Instructions for the task: Return nothing but the lines from the one with "22: (624, 287, 4.38)" through the one with "55: (758, 175, 2.32)" in the data below, word for word and without pictures.

Stored data entries
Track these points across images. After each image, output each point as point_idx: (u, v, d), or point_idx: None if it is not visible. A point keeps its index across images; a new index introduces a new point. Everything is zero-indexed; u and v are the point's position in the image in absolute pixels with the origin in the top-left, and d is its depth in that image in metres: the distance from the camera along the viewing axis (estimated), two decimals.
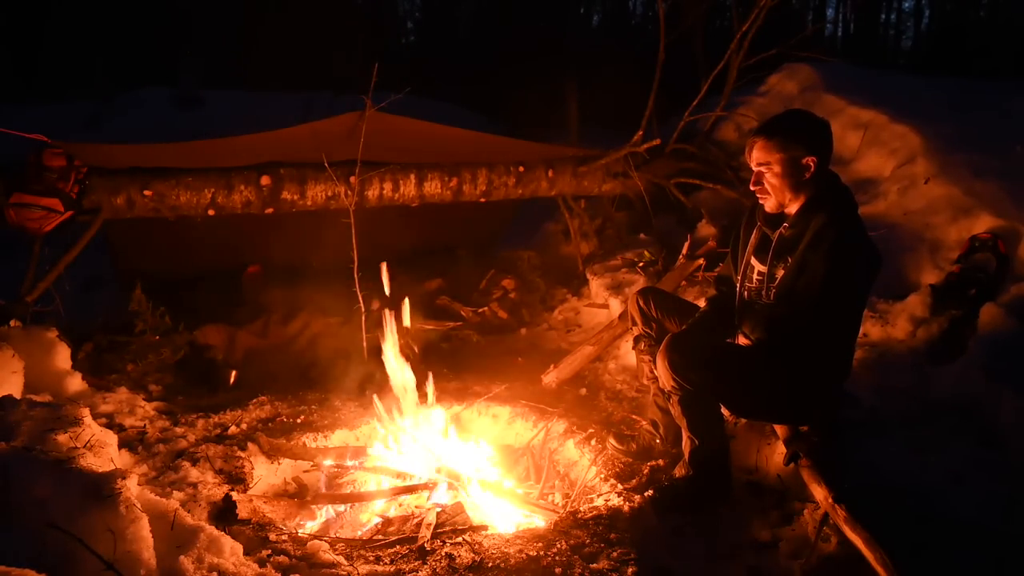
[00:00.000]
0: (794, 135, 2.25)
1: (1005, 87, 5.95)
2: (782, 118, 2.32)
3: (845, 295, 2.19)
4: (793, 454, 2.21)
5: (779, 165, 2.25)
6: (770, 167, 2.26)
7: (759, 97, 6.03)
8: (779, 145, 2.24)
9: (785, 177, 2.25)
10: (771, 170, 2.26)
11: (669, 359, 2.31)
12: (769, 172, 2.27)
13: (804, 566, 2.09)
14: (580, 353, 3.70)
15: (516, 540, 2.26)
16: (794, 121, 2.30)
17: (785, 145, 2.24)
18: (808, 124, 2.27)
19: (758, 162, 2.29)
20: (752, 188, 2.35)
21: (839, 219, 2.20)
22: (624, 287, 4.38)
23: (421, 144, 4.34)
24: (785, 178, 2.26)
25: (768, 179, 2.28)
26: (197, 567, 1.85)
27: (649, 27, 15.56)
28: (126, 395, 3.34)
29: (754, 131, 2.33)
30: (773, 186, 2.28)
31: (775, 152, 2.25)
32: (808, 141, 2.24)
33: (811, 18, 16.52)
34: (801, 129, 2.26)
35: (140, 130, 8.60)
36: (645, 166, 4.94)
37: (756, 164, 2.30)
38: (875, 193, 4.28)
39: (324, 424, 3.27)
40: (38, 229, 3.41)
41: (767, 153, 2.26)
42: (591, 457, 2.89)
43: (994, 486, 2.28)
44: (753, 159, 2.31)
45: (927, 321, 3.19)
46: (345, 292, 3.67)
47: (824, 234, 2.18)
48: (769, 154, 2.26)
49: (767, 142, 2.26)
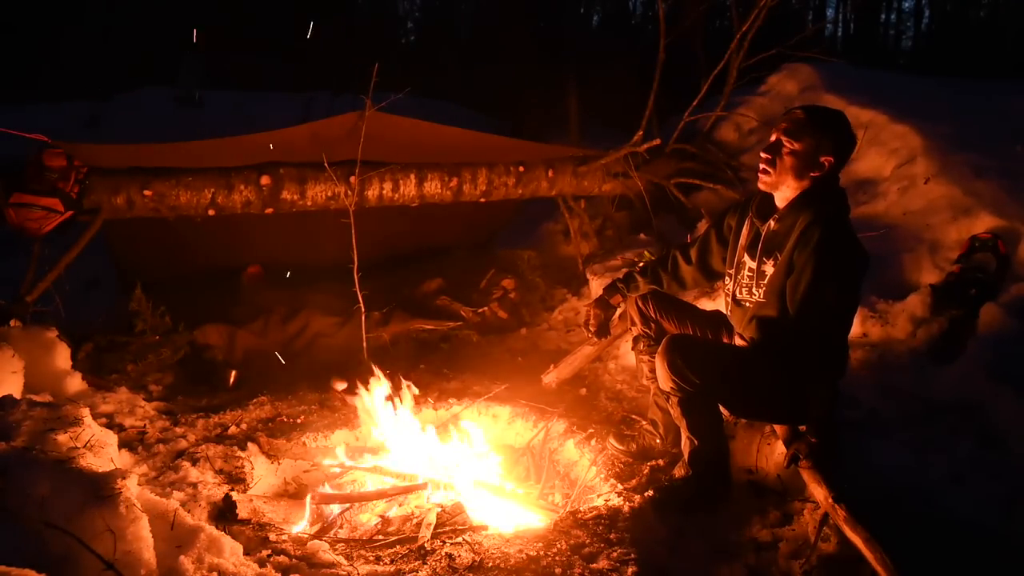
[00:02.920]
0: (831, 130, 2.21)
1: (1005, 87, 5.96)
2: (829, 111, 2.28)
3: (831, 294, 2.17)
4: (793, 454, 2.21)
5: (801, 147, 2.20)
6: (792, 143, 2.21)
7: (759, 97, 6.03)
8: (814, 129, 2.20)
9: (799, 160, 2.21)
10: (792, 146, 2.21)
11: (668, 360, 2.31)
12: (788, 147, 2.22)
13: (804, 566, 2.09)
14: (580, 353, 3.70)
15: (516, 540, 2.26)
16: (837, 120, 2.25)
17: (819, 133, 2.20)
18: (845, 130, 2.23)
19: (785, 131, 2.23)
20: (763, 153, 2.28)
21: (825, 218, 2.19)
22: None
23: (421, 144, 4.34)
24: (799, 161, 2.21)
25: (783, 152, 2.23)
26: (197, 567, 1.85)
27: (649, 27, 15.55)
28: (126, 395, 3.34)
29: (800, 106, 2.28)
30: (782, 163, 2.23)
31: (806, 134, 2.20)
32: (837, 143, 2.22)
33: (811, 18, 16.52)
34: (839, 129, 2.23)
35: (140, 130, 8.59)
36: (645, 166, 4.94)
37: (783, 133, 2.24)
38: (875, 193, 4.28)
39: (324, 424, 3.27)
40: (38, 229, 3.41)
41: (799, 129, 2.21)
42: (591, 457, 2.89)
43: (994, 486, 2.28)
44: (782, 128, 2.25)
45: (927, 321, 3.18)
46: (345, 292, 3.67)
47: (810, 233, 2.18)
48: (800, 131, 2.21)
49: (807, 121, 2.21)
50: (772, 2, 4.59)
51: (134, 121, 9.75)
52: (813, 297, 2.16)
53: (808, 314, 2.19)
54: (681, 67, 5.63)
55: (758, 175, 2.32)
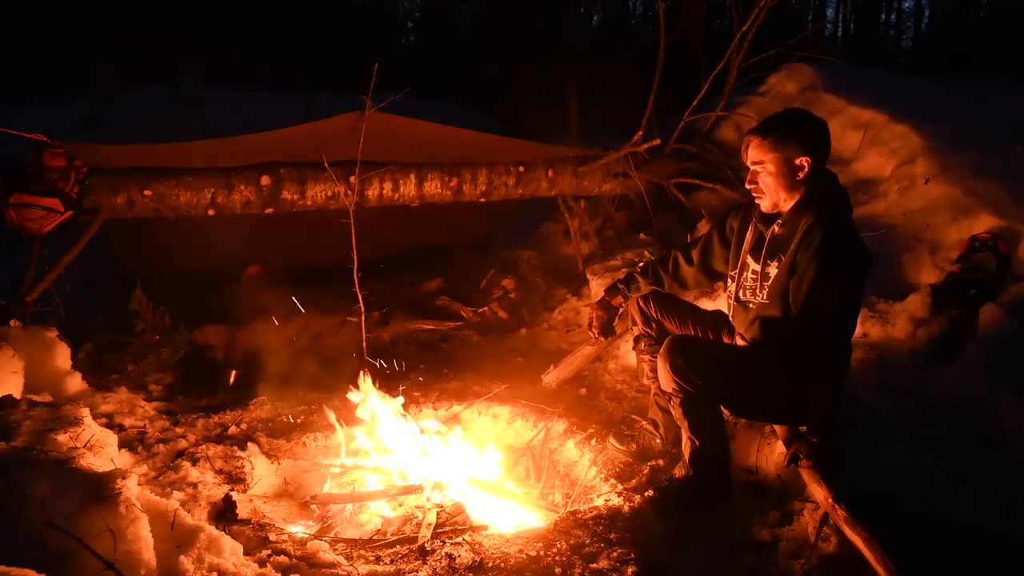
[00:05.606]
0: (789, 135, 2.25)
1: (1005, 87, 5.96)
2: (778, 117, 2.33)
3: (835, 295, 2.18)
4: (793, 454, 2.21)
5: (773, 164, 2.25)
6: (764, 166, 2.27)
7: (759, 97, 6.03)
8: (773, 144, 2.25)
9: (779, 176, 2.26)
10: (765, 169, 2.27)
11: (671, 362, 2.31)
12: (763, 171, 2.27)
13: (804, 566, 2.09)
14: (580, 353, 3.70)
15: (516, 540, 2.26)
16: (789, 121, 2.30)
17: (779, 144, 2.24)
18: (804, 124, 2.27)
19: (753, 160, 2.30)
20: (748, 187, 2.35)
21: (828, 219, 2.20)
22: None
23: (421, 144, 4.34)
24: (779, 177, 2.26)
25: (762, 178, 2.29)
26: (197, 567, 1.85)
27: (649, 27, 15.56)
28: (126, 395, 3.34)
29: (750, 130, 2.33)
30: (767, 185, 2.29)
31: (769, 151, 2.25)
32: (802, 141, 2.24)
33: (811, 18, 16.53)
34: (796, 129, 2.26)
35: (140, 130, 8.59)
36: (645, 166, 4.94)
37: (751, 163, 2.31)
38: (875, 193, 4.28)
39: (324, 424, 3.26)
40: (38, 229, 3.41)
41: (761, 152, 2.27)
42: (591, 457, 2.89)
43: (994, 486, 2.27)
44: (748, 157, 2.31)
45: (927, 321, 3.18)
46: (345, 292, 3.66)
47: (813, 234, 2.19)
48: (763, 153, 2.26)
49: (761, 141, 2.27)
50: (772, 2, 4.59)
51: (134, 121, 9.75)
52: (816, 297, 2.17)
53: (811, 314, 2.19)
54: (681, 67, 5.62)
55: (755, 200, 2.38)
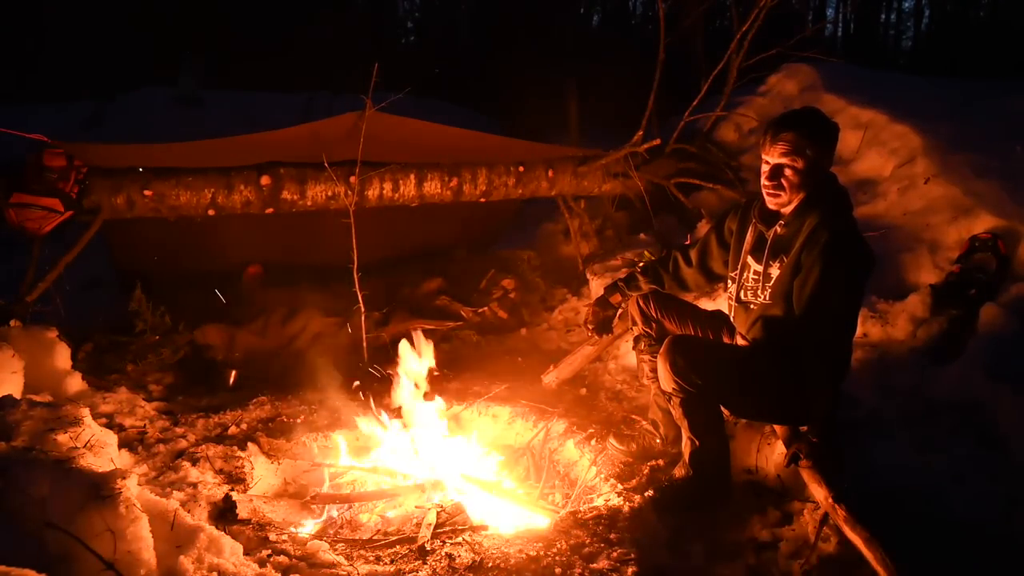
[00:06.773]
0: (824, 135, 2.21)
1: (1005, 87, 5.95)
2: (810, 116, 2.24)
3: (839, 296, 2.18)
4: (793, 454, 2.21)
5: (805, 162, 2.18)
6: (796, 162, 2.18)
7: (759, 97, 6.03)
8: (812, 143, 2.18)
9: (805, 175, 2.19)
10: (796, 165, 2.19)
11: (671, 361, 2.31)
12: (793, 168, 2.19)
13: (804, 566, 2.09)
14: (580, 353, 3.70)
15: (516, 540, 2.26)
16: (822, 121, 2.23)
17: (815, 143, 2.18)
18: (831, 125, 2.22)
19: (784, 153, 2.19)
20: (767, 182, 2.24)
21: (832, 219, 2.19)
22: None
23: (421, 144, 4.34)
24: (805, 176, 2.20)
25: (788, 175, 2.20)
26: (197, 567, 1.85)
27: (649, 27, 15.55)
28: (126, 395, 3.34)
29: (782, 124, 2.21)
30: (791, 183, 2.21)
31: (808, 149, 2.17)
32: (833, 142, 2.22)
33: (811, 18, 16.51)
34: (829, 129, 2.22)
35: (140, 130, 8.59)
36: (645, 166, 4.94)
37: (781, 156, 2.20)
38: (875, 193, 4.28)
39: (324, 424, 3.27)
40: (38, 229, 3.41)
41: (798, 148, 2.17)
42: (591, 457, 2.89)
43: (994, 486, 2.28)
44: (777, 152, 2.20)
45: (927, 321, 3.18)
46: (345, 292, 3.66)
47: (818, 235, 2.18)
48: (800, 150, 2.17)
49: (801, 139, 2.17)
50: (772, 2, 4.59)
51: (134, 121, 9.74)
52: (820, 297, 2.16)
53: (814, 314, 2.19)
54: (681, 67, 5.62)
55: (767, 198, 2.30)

...

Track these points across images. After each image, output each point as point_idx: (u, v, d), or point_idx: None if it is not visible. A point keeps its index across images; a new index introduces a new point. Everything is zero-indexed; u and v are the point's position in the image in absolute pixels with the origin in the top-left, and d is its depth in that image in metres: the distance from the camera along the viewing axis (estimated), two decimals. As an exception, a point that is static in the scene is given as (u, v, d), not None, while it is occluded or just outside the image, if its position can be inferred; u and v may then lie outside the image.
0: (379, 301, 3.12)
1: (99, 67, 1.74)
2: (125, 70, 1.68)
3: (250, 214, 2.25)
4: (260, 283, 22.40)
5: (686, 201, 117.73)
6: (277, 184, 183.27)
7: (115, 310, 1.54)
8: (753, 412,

Answer section:
22: (624, 287, 4.38)
23: (421, 144, 4.34)
24: (785, 178, 2.26)
25: (768, 179, 2.28)
26: (197, 567, 1.85)
27: (649, 27, 15.56)
28: (126, 395, 3.34)
29: (754, 131, 2.33)
30: (773, 186, 2.28)
31: (775, 152, 2.25)
32: (808, 141, 2.24)
33: (811, 18, 16.52)
34: (801, 129, 2.26)
35: (140, 130, 8.60)
36: (645, 166, 4.94)
37: (756, 164, 2.30)
38: (875, 193, 4.28)
39: (324, 424, 3.27)
40: (38, 229, 3.41)
41: (767, 153, 2.26)
42: (591, 457, 2.89)
43: (994, 486, 2.28)
44: (753, 159, 2.31)
45: (927, 321, 3.19)
46: (345, 292, 3.67)
47: (824, 234, 2.18)
48: (769, 154, 2.26)
49: (767, 142, 2.26)
[00:02.920]
0: (831, 130, 2.21)
1: (1005, 87, 5.96)
2: (829, 111, 2.28)
3: (831, 294, 2.17)
4: (793, 454, 2.21)
5: (801, 147, 2.20)
6: (792, 143, 2.21)
7: (759, 97, 6.03)
8: (814, 129, 2.20)
9: (799, 160, 2.21)
10: (792, 146, 2.21)
11: (668, 360, 2.31)
12: (788, 147, 2.22)
13: (804, 566, 2.09)
14: (580, 353, 3.70)
15: (516, 540, 2.26)
16: (837, 120, 2.25)
17: (819, 133, 2.20)
18: (845, 130, 2.23)
19: (785, 131, 2.23)
20: (763, 153, 2.28)
21: (825, 218, 2.19)
22: None
23: (421, 144, 4.34)
24: (799, 161, 2.21)
25: (783, 152, 2.23)
26: (197, 567, 1.85)
27: (649, 27, 15.55)
28: (126, 395, 3.34)
29: (800, 106, 2.28)
30: (782, 163, 2.23)
31: (806, 134, 2.20)
32: (837, 143, 2.22)
33: (811, 18, 16.52)
34: (839, 129, 2.23)
35: (140, 130, 8.59)
36: (645, 166, 4.94)
37: (783, 133, 2.24)
38: (875, 193, 4.28)
39: (324, 424, 3.27)
40: (38, 229, 3.41)
41: (799, 129, 2.21)
42: (591, 457, 2.89)
43: (994, 486, 2.28)
44: (782, 128, 2.25)
45: (927, 321, 3.18)
46: (345, 292, 3.67)
47: (810, 233, 2.18)
48: (800, 131, 2.21)
49: (807, 121, 2.21)
50: (772, 2, 4.59)
51: (134, 121, 9.75)
52: (813, 297, 2.16)
53: (808, 314, 2.19)
54: (681, 67, 5.63)
55: (758, 175, 2.32)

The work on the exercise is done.